### Material shown
--- --- ---

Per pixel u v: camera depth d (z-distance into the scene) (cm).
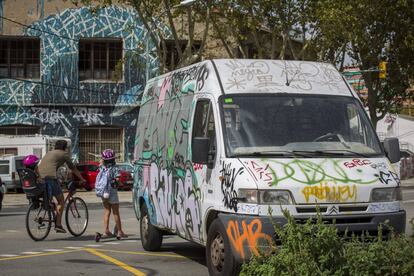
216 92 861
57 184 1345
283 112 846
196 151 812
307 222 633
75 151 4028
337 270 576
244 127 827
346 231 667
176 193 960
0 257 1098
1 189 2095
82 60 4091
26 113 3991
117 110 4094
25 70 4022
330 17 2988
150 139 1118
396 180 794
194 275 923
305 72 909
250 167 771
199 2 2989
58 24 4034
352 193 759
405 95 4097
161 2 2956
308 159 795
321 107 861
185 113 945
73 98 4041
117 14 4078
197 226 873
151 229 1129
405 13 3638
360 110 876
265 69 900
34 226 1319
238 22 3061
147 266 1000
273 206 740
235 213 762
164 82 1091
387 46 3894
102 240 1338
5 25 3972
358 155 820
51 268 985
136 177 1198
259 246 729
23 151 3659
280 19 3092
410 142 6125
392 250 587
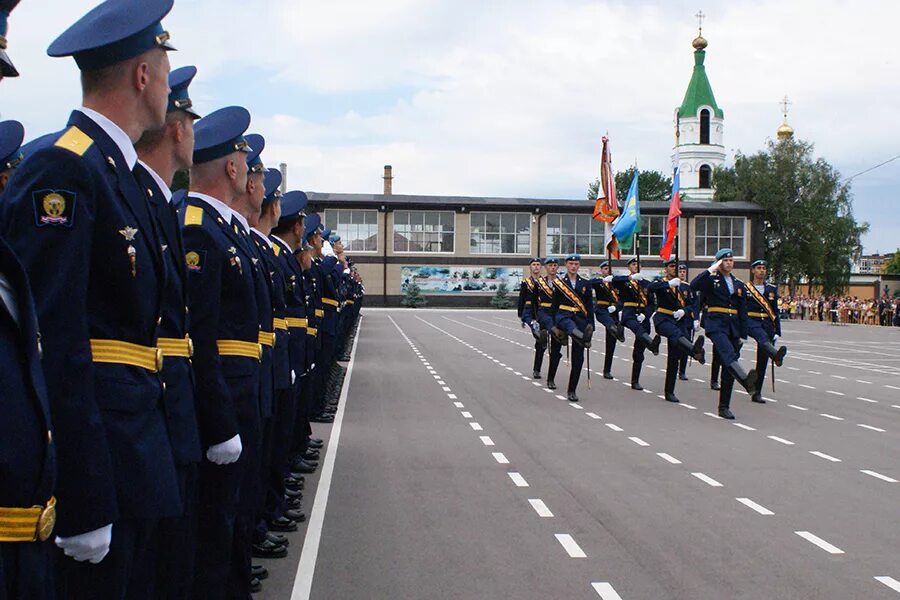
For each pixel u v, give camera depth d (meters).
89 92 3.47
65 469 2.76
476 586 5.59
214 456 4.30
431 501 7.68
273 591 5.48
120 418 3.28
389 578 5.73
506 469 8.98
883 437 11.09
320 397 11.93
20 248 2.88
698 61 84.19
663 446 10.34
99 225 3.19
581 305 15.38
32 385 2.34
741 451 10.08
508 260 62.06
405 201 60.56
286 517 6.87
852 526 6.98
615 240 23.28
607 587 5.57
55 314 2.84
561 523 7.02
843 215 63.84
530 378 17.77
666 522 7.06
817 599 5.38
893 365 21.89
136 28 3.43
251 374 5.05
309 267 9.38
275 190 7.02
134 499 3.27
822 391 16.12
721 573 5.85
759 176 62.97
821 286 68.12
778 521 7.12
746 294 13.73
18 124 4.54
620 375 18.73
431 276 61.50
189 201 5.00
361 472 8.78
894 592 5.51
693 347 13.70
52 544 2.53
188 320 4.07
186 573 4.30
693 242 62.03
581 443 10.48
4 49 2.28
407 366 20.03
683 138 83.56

--- --- ---

Return all lines from the entries that contain the string "pixel".

Per pixel u v: camera depth d (z-distance into the scene) (cm).
For each pixel u v, give camera depth d (meters).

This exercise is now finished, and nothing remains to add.